__QUESTIONS TO ANSWER__.
#1 Read the Effigy article and decide whether each statement agrees with it. Answer yes or no for each, quoting the words from the article that settle it.
(a) A user's identity is the public key, created when the program starts.
(b) The design relies on Electron to run in browsers.
(c) An entry's key is the hash of the entry without its signature.
#2 Continue the Effigy article, picking up right after its final sentence.

Effigy, a distributed social data layer

Scuttlebutt is awesome, let’s run with it

Published July 3, 2020 #p2p, #design, #overview, #serverless, #websockets, #webrtc

I grew up in the world of BBSes, Usenet, and, to some extent, UUCP before that. This was fun – a world wide network all built up by volunteers sharing. Since we are all carrying supercomputers around now with massive idle storage and bandwidth, let's think about how we can recreate some of that fun, independent data sharing with modern web technologies, specifically Websockets and WebRTC. All you need is the computer that you already have with you.

Abstract

We're going to take a lot of concepts from what's been done before and remix them all. Here are some of the specific projects and ideas that I was inspired by – I have no idea which came first in the history of things, but this reflects my journey.

In terms of intellectual heritage this follows primarily from Scuttlebutt's principles and Scuttlebutt's no centralization and no singletons – so a huge shoutout to Dominic Tarr – and then trying to apply the concepts so that it can work on regular browsers.

Much of the following document will try to work around the strengths and weaknesses of browsers – specifically that they are the best application platform since everyone has access to them, that they don't accept incoming connections, and that they don't provide very good presistent storage guarantees. The ideas of ssb and dat are great, but they don't work in browsers. No electron or JavaScript unsupported by browsers here.

Also, let's recognize that all of this doesn't need to be so complicated. If we can relax some restrictions, getting things close is good enough. If you assume that people have multiple devices, they ensure that their data is both on their phone and their laptop, and their friend's phone and friend's laptop ,and then you don't need to go through all of these crazy incentive systems that you get with Textile or Filecoin. There's no highlevel incentive for BitTorrent and that seems to be doing just fine. We are sharing things with friends here, that's the mindset.

In a situation where all your devices explode at the same time you can just check in with your actual social network to recover from a disaster, just like real life.

Design

Content addressable

Every bit of content is named by its signature, so therefore the data doesn't live anywhere. The private key is the only special information, and perhaps this could be a mnenomic like "memorize your bitcoin wallet address with this weird sentence thing."

Machines connect, cache, and share the data that they have. Like NNTP, it starts out with a IWANT and IHAVE negotiation to get the heads, and then pulls stuff down as needed.

Larger blobs are stored the same way, so there's an underlying object cloud there. Blob size is shared as part of the protocol, so when available blobs are announced you know how big it is.

Identity

Identity is the public key, which is generated on startup. There is a private key that signs every bit of data you put in the system and you "are" your public key.

When communicating with other devices, you will generally annouce an [identity,head] pair. The head is the "latest" entry in a chain based on its ID. This ID could be the time signature, but since only one device can create an entry (since entries are signed by the private key they can't be forged) there's no need for synchronization.

Entries

Entries are a JSON string followed by a signature, or they are an encrypted object.

The payload of an entry is either a JSON string, or an encrytped string.

The key of the entry is the hash of the full entry, including the signature.

Each entry JSON object contains:

identityof the signer of the blob
parentpointer to parent entity
comparablelike an id or timestamp, must be positive integer
synod[identity,head] of synod
payloadsee below

(Synod described below but in short is the account concept that groups devices together and lists current signalling servers and dropboxes.)

When you get an entity, you first figure out if it's valid – first by checking to see if the blob hashes to the blob name, and secondarily to see if the identity is the signer of the message. If an entry is announced as part of a [identity,head] pair then the inner and outer identities are compared to see if they are identical, and the operation is aborted if not.

__INFORMATION__.
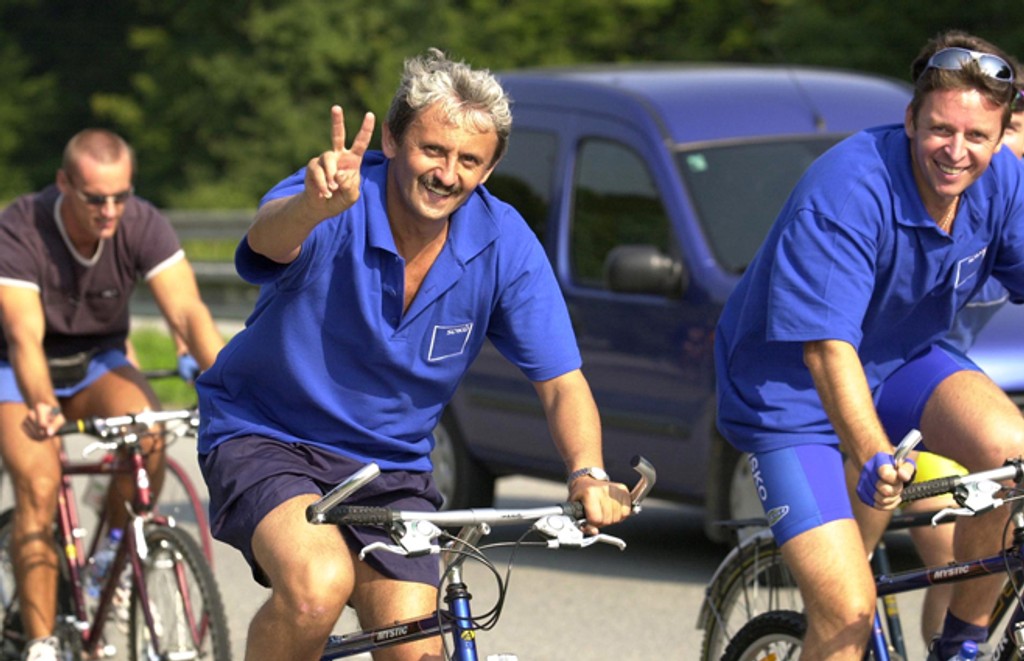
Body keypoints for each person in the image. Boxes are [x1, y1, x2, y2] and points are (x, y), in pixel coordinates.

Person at [194, 48, 633, 661]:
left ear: (490, 168)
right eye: (433, 150)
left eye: (469, 160)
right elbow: (268, 241)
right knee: (318, 587)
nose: (447, 174)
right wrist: (310, 209)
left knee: (416, 646)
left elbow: (561, 381)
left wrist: (588, 472)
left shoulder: (503, 242)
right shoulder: (340, 192)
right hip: (269, 435)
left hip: (389, 467)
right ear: (394, 141)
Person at [714, 30, 1024, 660]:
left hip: (900, 360)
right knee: (848, 614)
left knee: (1012, 455)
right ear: (910, 120)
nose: (956, 152)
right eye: (941, 129)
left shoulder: (1003, 180)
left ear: (999, 138)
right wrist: (873, 453)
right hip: (790, 399)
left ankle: (959, 645)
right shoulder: (848, 190)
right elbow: (826, 351)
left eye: (977, 136)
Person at [0, 128, 225, 661]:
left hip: (96, 361)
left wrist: (229, 386)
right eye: (95, 199)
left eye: (120, 197)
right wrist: (42, 403)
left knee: (149, 434)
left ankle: (110, 562)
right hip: (18, 367)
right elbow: (24, 336)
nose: (109, 211)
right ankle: (41, 643)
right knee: (39, 484)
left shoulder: (141, 222)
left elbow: (188, 312)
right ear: (64, 184)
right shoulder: (21, 226)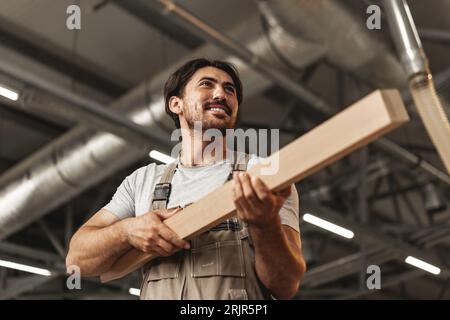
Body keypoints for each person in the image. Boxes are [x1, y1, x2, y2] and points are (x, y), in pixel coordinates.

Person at [66, 58, 306, 300]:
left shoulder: (263, 175)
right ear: (175, 104)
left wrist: (265, 225)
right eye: (206, 84)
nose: (221, 94)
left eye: (229, 89)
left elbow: (286, 285)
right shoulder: (143, 181)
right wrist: (127, 231)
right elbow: (77, 260)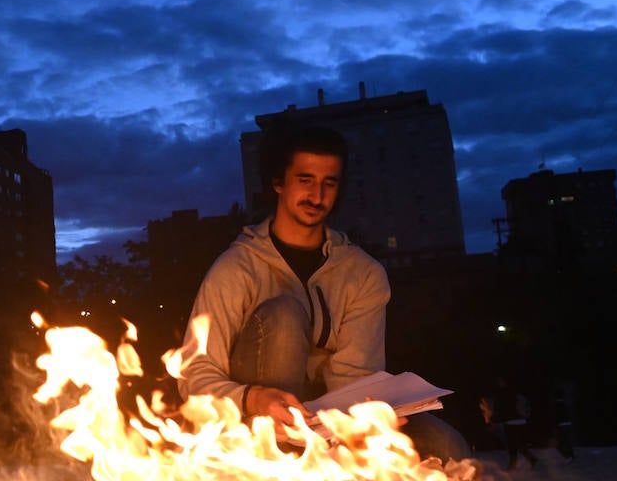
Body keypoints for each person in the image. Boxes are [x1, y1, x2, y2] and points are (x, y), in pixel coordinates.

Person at [177, 123, 469, 463]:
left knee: (447, 447)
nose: (317, 196)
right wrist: (253, 399)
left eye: (328, 183)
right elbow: (194, 376)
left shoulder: (362, 274)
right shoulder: (236, 269)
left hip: (329, 420)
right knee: (284, 316)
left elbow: (356, 378)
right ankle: (279, 478)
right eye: (305, 181)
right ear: (278, 183)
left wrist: (366, 420)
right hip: (257, 420)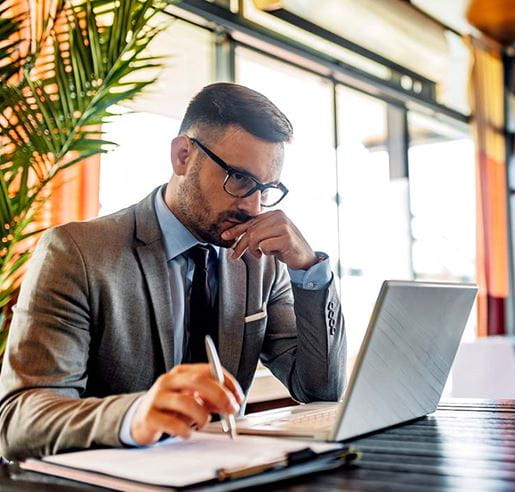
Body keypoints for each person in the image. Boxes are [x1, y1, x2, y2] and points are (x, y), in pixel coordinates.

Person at [0, 83, 346, 459]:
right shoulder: (77, 253)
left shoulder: (261, 261)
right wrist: (133, 416)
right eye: (241, 180)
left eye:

__EXPECTED RESULTS__.
#1
(a) Yes: "Identity is the public key, which is generated on startup."
(b) No: "No electron or JavaScript unsupported by browsers here."
(c) No: "The key of the entry is the hash of the full entry, including the signature."

#2
Once the entity is valid, it goes on the identity entry list. This list is sorted by comparable, and the highest number is considered to be this node's version of head for that entity. This identity can optionally go on the identity watch list which will be used to follow information for this identity in the future.

Payload Types

DRAFT

Payloads have different types, and ultimately reference larger blobs in the network.

synodsynod data object
identificationjson with name, about, whatever
public_notenote to the world
private_notenote to people with readkeys
imagepointer to image blob
collectionpointer to archive of blobs
tagmarking an entry in some way
commentmake a comment to on an entry
followyou announce that you are following a feed
blockyou tell the system you no longer are tracking and sharing an identity
muteencrypted block that pretends not to know anything

References

Referencing other entries are to its hash, which contains a pointer to the identity and the synod. Both the identity and the synod can be referenced with the blob request mechanism. Once these are loaded, the system then uses the [identity,head] from the signalling server or connected clients to reconstruct the feed, whose entries are validated using the signatures.

References are not to the feed itself, but to an entry on the feed. So it's possible to find references to an entity, locate the last version of its feed, but not find the original entity on it. This would be in the scenario where a user deleted an entry for their feed, and all the subsequent items needed to be rewritten and republished. This will break references to that entity and all following entity so change the past with care.

Synods

Synods are a special type of identity that is used to

  1. collect identities together

  2. publish frequented singalling servers

  3. publish dropboxes monitored

  4. summarize profile information

An identity is part of a synod

From a User Interface perspective then a synod should be considered as the profile of the user, and the latest information here should be the avatar and display name. follow messages can be posted in device identity streams or synod streams which implies that you can choose what to replicate depending on which device you are using.

All identities of a synod are expected to mutually replicate, so in the case that you do lose your device/key you'll be able to recover all of your information.

A group of signalling servers are published with the synod, so if you want to send a message to that user or be able to sync up their latest head you have a place to start.

Some signalling servers can optionally accept incoming drop messages. This is an [target_identity,identity,entry] tuple that is marked as targeting a specific target_dentity (or synod) so you can contact other people on the network if they aren't already following you.

The User Interface is expected to highlight incoming messages for non-followed identites that you can choose to read, acknowledge, reply or ignore. There is no confirmation mechanism for the sender to know that the message has been received without user action.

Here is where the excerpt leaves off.